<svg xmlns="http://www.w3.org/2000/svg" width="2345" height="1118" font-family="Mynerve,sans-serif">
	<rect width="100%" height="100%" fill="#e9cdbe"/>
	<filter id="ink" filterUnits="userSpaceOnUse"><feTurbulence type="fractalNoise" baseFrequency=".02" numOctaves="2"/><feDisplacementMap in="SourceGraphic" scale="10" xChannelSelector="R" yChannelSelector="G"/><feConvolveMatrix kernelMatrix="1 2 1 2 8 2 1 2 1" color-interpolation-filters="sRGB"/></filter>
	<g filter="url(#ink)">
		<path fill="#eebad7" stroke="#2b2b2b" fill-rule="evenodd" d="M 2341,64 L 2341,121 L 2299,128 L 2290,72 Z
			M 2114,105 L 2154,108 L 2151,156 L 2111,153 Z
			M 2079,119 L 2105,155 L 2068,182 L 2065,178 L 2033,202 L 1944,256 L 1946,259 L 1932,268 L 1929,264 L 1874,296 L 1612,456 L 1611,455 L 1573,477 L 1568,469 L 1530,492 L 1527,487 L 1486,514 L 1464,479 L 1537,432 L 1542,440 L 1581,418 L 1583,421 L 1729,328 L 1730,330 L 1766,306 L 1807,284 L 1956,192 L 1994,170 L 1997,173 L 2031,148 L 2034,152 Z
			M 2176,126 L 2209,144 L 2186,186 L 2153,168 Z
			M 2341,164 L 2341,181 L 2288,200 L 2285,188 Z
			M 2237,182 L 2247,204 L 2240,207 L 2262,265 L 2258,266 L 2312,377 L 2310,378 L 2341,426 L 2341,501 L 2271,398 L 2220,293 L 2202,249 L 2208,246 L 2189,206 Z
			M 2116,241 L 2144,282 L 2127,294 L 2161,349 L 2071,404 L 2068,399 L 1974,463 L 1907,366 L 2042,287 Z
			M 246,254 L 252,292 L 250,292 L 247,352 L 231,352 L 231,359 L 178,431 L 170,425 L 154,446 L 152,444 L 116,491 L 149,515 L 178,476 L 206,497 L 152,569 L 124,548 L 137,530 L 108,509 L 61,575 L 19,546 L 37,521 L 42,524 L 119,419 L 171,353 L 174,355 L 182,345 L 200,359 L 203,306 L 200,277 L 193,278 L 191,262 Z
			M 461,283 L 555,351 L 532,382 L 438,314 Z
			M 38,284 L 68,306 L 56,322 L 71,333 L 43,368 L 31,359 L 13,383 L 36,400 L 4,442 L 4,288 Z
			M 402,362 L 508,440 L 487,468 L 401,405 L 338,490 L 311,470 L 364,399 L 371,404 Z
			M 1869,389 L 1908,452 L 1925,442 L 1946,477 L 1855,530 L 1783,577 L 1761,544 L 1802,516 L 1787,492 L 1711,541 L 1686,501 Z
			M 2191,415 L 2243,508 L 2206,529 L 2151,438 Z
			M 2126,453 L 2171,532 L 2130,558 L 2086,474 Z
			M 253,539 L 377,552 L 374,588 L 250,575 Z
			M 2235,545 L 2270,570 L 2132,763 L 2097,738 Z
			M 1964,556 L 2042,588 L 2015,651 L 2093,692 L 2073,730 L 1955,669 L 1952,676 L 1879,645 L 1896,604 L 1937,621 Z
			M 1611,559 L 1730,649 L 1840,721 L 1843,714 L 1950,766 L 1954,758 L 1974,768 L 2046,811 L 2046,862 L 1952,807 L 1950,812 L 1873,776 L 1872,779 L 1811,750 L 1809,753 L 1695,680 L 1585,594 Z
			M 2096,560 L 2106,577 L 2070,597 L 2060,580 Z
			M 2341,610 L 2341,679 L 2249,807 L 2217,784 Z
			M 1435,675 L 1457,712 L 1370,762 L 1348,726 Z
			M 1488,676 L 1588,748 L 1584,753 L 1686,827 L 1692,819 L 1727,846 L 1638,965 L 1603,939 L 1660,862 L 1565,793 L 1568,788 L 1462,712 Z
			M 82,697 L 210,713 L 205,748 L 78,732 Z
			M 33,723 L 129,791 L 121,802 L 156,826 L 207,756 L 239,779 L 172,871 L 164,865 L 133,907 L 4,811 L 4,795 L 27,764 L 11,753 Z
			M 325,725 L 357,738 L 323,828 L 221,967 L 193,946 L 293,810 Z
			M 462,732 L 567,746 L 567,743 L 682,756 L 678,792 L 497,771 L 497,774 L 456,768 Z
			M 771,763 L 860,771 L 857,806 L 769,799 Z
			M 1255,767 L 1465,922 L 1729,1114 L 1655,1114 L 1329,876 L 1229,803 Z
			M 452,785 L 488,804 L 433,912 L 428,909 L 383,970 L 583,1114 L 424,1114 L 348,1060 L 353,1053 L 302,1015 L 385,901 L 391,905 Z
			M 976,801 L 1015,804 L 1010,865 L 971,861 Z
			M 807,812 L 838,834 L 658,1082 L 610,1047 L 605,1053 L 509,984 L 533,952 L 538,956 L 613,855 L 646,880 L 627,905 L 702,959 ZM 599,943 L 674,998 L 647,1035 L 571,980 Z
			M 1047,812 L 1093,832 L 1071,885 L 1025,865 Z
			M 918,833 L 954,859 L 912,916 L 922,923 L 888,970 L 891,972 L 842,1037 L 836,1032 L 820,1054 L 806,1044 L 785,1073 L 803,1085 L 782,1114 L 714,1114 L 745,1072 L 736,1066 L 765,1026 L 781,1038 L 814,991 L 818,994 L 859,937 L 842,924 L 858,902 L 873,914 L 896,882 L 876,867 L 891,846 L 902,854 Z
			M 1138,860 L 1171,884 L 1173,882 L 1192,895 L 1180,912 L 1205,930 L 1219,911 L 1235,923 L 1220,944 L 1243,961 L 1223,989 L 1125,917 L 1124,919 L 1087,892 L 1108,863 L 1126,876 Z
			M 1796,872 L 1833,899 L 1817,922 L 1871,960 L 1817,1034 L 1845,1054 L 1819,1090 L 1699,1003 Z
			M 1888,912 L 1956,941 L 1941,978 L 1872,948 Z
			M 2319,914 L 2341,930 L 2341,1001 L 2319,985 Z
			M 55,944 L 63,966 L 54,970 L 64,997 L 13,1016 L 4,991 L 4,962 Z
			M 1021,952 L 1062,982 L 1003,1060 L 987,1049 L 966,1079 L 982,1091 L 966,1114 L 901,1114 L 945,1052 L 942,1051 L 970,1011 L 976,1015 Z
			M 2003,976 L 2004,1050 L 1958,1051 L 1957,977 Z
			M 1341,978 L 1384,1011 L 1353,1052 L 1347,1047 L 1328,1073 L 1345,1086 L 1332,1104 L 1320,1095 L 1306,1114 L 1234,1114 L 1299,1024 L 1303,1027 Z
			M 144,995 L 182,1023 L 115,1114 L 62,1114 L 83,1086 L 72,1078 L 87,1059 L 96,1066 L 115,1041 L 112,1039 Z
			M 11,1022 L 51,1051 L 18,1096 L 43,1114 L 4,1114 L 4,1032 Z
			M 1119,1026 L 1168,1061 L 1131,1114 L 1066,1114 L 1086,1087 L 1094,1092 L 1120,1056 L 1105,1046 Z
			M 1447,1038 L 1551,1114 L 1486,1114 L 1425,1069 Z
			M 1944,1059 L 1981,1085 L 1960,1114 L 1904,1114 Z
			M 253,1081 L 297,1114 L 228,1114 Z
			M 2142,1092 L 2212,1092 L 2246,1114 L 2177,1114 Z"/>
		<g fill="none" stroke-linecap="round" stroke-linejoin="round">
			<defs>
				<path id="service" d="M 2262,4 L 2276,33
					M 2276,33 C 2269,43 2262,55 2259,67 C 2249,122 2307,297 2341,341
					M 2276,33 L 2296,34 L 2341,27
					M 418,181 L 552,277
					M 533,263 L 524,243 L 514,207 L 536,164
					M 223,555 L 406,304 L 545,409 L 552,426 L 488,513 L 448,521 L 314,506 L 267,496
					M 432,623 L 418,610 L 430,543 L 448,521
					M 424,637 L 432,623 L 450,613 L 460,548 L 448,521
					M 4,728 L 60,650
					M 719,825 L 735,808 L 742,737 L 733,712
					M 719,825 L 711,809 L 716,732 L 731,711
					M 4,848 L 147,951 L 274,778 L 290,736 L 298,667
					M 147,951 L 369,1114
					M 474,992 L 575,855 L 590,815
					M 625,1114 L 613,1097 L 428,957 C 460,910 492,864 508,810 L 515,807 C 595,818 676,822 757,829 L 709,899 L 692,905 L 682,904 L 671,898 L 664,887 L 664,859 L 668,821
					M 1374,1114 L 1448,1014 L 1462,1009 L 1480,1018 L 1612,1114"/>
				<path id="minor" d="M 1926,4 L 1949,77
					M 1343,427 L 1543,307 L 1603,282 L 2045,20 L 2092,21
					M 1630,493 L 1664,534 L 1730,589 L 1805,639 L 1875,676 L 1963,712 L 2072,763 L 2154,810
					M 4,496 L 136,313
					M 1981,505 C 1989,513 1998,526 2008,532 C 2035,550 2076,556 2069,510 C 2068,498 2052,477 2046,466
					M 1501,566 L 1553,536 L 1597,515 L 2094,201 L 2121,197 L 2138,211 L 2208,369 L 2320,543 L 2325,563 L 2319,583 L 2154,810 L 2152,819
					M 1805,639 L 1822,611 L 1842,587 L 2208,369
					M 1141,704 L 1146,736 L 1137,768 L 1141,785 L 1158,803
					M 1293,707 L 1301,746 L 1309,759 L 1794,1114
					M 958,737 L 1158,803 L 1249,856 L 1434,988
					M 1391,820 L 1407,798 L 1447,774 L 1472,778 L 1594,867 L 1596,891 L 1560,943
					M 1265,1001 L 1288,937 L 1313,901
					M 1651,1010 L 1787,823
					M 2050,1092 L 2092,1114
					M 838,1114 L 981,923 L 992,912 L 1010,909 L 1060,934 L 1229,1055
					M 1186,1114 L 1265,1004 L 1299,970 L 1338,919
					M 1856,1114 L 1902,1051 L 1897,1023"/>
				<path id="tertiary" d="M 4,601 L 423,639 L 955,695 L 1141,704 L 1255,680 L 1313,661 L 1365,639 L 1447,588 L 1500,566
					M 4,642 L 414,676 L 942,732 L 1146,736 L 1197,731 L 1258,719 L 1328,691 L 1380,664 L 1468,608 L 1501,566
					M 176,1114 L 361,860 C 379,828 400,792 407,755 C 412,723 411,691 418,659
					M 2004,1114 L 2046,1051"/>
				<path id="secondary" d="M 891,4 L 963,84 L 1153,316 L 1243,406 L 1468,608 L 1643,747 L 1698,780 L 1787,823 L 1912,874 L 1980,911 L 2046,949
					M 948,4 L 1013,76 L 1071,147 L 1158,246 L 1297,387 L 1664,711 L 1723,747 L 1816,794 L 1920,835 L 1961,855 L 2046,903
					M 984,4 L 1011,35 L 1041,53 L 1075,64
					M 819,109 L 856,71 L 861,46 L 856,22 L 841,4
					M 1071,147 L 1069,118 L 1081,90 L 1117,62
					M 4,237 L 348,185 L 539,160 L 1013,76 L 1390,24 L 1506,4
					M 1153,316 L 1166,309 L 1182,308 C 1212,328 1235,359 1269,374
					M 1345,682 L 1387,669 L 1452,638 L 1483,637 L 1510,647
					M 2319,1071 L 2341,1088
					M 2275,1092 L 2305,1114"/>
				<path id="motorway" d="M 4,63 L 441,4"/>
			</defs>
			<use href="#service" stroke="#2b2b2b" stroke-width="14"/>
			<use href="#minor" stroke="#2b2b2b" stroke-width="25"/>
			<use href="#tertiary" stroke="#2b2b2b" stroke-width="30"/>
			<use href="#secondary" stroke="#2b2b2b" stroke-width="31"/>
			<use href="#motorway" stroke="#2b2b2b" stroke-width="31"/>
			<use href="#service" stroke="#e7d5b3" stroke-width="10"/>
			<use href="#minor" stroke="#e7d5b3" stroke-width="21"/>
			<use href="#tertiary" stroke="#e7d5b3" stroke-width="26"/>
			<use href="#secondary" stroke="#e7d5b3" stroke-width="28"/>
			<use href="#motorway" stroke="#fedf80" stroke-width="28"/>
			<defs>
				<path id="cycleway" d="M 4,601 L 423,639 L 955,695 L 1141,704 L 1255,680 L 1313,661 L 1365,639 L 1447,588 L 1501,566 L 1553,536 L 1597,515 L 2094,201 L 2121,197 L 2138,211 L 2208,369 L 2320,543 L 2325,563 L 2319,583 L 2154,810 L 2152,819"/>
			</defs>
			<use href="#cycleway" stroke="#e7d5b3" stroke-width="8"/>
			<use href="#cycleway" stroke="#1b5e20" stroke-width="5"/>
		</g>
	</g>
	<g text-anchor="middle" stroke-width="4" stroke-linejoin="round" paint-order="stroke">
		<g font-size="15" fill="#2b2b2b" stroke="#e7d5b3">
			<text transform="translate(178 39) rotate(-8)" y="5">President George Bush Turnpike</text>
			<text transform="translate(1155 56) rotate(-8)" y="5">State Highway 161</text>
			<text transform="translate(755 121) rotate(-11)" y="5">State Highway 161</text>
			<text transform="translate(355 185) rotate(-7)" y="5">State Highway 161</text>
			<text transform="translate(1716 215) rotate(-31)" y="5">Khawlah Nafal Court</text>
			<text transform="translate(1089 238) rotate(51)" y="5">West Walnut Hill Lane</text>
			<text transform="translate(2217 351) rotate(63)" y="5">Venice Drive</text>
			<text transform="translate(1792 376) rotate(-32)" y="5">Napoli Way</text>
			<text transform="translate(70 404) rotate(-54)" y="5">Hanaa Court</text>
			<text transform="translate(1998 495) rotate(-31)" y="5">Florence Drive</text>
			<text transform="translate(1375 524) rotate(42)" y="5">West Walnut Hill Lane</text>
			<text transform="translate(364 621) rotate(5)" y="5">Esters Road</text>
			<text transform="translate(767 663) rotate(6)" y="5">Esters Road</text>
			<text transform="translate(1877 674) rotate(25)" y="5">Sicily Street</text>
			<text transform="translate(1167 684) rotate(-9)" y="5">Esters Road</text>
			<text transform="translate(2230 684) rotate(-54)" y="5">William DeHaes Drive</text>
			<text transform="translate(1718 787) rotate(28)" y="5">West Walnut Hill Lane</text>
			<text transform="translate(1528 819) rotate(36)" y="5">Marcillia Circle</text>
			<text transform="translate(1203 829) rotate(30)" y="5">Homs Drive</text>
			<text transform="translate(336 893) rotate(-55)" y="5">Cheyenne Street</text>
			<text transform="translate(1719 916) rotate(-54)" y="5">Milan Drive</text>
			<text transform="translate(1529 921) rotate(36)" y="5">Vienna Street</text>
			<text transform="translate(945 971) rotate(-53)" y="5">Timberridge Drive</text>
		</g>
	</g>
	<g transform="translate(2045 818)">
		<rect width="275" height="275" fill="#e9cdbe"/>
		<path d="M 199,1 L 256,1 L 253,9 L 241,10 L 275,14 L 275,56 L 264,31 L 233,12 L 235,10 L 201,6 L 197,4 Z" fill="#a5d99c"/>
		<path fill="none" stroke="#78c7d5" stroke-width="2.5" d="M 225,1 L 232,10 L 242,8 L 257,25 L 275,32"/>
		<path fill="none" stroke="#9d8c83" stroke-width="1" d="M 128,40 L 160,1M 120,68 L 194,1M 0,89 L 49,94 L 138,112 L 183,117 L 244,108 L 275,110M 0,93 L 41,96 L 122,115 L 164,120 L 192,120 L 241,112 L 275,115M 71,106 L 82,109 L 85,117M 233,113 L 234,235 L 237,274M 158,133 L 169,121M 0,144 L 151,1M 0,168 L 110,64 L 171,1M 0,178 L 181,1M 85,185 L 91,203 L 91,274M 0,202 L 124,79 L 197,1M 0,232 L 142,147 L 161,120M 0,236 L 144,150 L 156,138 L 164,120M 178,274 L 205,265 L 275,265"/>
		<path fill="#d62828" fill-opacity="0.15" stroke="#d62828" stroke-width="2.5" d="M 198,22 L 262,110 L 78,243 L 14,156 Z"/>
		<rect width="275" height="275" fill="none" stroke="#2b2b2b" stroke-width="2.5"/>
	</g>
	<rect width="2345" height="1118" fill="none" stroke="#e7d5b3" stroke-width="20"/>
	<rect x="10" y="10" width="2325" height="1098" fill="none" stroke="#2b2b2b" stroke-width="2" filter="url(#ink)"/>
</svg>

-.-.-

Exercise requirements: Starting at the line that contains "M 11,1022 L" and stopping after the line that contains "M 1944,1059 L", write out every line exactly as it appears above, and no other line.

Solution below:
			M 11,1022 L 51,1051 L 18,1096 L 43,1114 L 4,1114 L 4,1032 Z
			M 1119,1026 L 1168,1061 L 1131,1114 L 1066,1114 L 1086,1087 L 1094,1092 L 1120,1056 L 1105,1046 Z
			M 1447,1038 L 1551,1114 L 1486,1114 L 1425,1069 Z
			M 1944,1059 L 1981,1085 L 1960,1114 L 1904,1114 Z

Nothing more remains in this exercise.